Bulletin Board

Ella - living life on her own terms

Written by Kathleen Anne Burke | Dec 3, 2025 2:00:02 PM

Ella was my grandmother. I would like to say she was a lovely person, a cuddly kind of gran – the kind you see portrayed in books and pictures. The truth is, she was a rather miserable woman. Prim and proper with no sense of humour might have been how I felt about her in my youth, although now I realize she was a brave woman who fought the norms of her time and got through life on her own terms.

 If I were to put myself in her shoes, I realize that I would have been miserable, too. A farm girl from a small village in Germany, she arrived in England to work as a maid when she was in her late teens, leaving her parents and three sisters behind. She knew no English, and she arrived in London two years before the start of WWI - when she was on the enemy side.

But those were the least of her problems, because in 1912, this very prim and proper young lady became pregnant and, to make matters worse, when she gave birth in January 1913, there was not one illegitimate baby but two: a boy and a girl.  Since the topic was never discussed in our house, we have no idea how she made it. This pressure is likely what led her to give up her son. 
I often wonder why she didn’t return to her family on the farm. There is no evidence that she was shunned, and she visited her sisters often in later years. Perhaps she took too long considering what to do, because no sooner had she taken on the task of providing for her daughter, World War One started, and she was stuck in England as an enemy alien, confined to a limited geographic area, and subject to constant check ins with the British authorities. In fact, she went through a second World War as an enemy alien before finally becoming a British citizen in 1948.  We were told that in wartime, Ella told people she was from Holland to deflect criticism of her German citizenship.

Around 1914, Ella started working as a room maid in hotels – a job she continued for the rest of her working life.

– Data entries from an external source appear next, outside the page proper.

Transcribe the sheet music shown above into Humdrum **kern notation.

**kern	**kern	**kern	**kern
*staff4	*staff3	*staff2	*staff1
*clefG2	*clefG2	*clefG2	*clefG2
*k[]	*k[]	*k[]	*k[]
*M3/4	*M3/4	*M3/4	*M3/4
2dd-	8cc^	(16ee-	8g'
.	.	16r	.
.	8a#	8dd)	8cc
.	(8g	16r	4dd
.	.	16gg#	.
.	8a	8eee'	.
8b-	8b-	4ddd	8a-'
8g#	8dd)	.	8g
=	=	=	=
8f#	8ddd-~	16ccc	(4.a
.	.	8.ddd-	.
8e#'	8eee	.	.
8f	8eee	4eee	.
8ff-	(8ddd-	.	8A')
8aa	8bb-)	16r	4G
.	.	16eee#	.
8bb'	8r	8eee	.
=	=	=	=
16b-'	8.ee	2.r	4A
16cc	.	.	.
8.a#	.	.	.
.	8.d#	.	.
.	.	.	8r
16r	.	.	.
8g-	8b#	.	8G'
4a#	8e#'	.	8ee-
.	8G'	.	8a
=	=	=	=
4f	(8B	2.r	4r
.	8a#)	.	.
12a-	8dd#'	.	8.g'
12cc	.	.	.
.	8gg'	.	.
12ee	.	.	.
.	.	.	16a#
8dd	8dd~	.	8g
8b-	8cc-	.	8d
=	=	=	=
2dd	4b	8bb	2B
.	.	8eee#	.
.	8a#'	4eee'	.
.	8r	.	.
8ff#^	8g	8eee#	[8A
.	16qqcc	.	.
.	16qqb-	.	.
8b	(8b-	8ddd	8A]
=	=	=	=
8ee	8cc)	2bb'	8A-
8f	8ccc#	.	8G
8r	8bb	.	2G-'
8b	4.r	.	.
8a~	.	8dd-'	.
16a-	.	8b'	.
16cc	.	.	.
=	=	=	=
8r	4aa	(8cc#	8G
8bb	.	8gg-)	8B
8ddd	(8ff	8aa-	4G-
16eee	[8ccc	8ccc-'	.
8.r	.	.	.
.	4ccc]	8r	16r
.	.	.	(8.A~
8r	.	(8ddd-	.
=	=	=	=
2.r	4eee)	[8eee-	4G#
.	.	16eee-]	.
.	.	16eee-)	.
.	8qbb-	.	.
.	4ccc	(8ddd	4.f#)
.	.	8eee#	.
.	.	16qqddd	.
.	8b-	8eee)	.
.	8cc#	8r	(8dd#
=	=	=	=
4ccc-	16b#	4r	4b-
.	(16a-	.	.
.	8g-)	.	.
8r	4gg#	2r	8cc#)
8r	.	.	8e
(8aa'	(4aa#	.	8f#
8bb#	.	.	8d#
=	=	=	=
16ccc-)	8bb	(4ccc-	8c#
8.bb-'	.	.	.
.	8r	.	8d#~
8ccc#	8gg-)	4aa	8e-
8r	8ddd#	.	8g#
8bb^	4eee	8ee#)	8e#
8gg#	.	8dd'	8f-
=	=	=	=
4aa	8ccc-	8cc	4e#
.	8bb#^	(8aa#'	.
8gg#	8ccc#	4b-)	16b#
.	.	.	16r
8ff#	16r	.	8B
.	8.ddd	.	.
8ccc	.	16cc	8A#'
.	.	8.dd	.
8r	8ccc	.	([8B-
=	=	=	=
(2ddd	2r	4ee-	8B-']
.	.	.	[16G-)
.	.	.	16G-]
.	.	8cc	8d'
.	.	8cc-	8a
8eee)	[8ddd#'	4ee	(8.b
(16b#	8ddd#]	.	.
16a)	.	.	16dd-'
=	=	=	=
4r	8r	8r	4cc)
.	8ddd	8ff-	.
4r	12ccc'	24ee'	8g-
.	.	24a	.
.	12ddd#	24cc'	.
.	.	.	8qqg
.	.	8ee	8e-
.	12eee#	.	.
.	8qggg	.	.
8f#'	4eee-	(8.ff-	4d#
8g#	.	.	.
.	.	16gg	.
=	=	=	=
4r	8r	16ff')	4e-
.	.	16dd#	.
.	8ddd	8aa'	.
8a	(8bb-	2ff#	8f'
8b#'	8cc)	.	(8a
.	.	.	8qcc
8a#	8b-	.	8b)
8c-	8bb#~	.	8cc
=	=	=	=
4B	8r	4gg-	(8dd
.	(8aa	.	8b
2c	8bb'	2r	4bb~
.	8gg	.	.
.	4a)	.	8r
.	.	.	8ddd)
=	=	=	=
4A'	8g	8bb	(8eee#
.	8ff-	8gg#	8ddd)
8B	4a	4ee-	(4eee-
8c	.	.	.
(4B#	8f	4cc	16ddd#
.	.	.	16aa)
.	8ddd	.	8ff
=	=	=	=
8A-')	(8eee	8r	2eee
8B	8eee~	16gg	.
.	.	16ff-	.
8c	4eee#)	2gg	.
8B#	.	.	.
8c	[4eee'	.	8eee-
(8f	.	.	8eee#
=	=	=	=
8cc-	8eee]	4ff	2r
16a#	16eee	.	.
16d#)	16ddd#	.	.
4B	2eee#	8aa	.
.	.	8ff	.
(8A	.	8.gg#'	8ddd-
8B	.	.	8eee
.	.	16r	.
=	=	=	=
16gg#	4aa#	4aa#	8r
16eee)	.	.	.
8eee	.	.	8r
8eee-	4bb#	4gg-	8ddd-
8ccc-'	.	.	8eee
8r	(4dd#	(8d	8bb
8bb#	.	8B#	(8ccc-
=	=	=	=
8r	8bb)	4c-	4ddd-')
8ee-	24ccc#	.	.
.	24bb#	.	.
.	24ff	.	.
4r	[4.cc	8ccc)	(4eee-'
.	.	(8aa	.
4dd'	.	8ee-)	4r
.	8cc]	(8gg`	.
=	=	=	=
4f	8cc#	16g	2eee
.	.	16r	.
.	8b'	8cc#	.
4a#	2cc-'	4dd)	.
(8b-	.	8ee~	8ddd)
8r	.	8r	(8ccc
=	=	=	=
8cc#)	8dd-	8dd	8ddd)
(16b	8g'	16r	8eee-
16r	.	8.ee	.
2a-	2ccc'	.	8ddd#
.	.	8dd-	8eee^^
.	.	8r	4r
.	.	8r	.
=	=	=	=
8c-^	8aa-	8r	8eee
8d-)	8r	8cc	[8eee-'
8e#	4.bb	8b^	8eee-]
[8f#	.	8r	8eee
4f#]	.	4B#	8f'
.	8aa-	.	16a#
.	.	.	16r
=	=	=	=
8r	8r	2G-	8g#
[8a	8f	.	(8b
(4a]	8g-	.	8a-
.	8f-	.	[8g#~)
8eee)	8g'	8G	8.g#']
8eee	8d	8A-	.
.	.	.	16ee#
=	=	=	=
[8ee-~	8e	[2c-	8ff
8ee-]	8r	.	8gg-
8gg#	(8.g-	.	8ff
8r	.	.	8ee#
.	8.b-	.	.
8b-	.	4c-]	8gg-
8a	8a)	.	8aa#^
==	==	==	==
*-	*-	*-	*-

Perhaps the disgrace of being an unwed mother prevented her from obtaining a position in a private home, but more likely hotel work was not only more anonymous, it also offered an opportunity to obtain accommodation and food while receiving tips which, together with her wages, allowed her to pay for foster care, and later, boarding school for her daughter. She was determined that her daughter should finish high school and make something of herself, so you can imagine her disappointment when her daughter fell in love with and married a practically illiterate, but completely charming rogue - with, it was felt, no future.

I guess Ella recognized a rogue when she saw one, because, although her son-in-law did make something of himself professionally, he just couldn’t stay away from the ladies – in a sense vindicating her early doubts about the marriage, and, one suspects,  giving her a guilty sense of satisfaction  knowing she’d been right to object to the marriage in the first place.
It appears history was repeating itself. Ella’s daughter was left with two young daughters and a cheating husband. 

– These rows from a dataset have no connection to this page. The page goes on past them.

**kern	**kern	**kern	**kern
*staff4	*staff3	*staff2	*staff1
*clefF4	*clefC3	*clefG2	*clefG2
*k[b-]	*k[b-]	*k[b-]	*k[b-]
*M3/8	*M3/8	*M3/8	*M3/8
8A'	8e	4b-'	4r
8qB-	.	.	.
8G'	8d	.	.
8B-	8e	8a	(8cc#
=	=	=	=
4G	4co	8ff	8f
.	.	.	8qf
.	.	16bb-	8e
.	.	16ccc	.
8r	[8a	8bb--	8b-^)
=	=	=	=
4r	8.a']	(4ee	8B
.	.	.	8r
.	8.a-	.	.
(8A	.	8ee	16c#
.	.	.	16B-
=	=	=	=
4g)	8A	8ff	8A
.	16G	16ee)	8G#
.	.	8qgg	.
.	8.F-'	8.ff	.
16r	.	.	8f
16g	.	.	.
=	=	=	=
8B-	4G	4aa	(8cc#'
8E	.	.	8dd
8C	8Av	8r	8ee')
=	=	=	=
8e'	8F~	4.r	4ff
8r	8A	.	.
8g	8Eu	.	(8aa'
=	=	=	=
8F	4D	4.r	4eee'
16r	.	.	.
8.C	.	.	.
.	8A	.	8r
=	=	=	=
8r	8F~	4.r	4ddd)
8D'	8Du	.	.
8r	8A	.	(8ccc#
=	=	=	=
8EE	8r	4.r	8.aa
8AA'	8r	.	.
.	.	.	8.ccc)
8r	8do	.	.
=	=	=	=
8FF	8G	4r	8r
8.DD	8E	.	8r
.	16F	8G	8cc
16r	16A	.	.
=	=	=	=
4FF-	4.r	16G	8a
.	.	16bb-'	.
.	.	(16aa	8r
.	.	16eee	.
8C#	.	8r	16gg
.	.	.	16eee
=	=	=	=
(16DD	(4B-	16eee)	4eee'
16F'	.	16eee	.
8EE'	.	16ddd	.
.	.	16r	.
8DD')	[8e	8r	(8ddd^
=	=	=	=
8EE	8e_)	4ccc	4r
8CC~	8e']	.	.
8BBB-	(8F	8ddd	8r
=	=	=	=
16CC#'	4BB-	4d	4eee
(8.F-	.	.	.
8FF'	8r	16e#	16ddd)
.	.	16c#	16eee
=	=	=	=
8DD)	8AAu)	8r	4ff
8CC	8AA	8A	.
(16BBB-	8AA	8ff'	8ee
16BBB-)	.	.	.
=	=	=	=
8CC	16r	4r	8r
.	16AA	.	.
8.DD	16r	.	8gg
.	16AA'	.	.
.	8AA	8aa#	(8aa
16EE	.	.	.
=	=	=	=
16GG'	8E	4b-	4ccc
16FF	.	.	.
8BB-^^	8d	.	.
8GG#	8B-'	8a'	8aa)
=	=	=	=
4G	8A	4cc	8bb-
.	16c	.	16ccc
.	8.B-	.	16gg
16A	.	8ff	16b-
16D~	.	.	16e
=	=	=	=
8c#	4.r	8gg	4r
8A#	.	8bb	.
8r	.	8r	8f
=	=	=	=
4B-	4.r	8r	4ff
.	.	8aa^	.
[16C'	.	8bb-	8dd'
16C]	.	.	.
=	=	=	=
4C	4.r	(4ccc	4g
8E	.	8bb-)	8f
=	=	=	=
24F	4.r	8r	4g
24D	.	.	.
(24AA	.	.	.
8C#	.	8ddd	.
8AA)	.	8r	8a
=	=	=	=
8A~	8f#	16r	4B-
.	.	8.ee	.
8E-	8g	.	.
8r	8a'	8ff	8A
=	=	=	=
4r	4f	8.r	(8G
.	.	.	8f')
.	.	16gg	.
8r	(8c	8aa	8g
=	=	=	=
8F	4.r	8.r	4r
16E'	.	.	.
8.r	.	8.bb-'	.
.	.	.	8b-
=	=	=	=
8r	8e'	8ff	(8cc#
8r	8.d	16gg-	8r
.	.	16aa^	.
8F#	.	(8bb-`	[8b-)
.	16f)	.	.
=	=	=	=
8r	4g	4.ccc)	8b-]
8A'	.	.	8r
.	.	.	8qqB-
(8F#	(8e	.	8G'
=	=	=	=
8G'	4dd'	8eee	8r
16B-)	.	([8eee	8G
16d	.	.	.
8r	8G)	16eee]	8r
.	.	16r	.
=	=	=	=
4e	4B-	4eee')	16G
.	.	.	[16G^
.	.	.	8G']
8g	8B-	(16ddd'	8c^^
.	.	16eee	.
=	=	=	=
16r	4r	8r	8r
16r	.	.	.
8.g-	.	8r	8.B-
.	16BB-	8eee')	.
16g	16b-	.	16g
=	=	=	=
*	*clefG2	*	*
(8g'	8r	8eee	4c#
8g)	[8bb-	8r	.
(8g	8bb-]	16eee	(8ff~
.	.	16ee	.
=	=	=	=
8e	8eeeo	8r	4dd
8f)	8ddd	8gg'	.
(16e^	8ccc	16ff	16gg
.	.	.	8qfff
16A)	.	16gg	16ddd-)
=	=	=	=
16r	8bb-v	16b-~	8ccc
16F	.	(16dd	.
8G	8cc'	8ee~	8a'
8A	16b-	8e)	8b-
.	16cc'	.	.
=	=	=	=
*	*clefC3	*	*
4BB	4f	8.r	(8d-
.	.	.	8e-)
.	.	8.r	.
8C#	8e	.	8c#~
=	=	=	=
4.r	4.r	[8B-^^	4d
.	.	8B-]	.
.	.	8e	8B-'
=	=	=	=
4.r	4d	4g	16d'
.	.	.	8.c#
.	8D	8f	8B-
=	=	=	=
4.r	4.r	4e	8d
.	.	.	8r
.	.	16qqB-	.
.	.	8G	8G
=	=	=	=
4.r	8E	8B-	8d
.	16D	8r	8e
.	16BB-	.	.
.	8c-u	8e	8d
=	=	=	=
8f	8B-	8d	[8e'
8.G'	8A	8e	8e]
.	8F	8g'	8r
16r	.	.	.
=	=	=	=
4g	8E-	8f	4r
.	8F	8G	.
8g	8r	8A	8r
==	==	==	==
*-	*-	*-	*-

Ella must have transferred some of her indomitable spirit. Soon enough, out went the cheating husband, in came twelve hour working days, and things went along relatively smoothly until her daughter remarried, this time to a hard working, faithful man who doted on her.

Ella retired at 65. She regularly visited her daughter and granddaughters and was a grim presence at Christmas and birthday celebrations.  She never married, never seemed very happy, and never appeared to have any close friends. Ella couldn’t even win her grandchildren’s affection by bringing my sister and I the chocolate bars left as tips by GIs staying in the hotel during the post WWII era, because – she stored the chocolate in drawers filled with mothballs! She was never a warm-hearted woman, but she knew the meaning of hard work and sacrifice (something which, as children, we never fully appreciated about her). She saved all her earnings so that when she retired, she was able to buy a partially occupied house and was ready to enjoy her remaining years in the upstairs apartment  - only to find she had sitting tenants who somehow found out about her past and who teased her and swore at her every time she passed their door. Things just never went right!

In a way, it may have been a blessing that she developed dementia. After being brought home by police, wandering in front of a bus in her nightgown, it was decided she should move into a nursing home, and there she retreated into her girlhood. She forgot every word of English and happily recounted, in German, the fun times she was having with her sisters.  After a life of disappointment and hard work, it must have been wonderful to be a young girl again.

There’s a footnote to this story: when my grandmother died and we were going through her effects, we found an old newspaper clipping from 1914 about a young man we had never heard about who had received a Military Medal for his part in the Mons Retreat. She had kept that clipping for 60 years. It makes you wonder.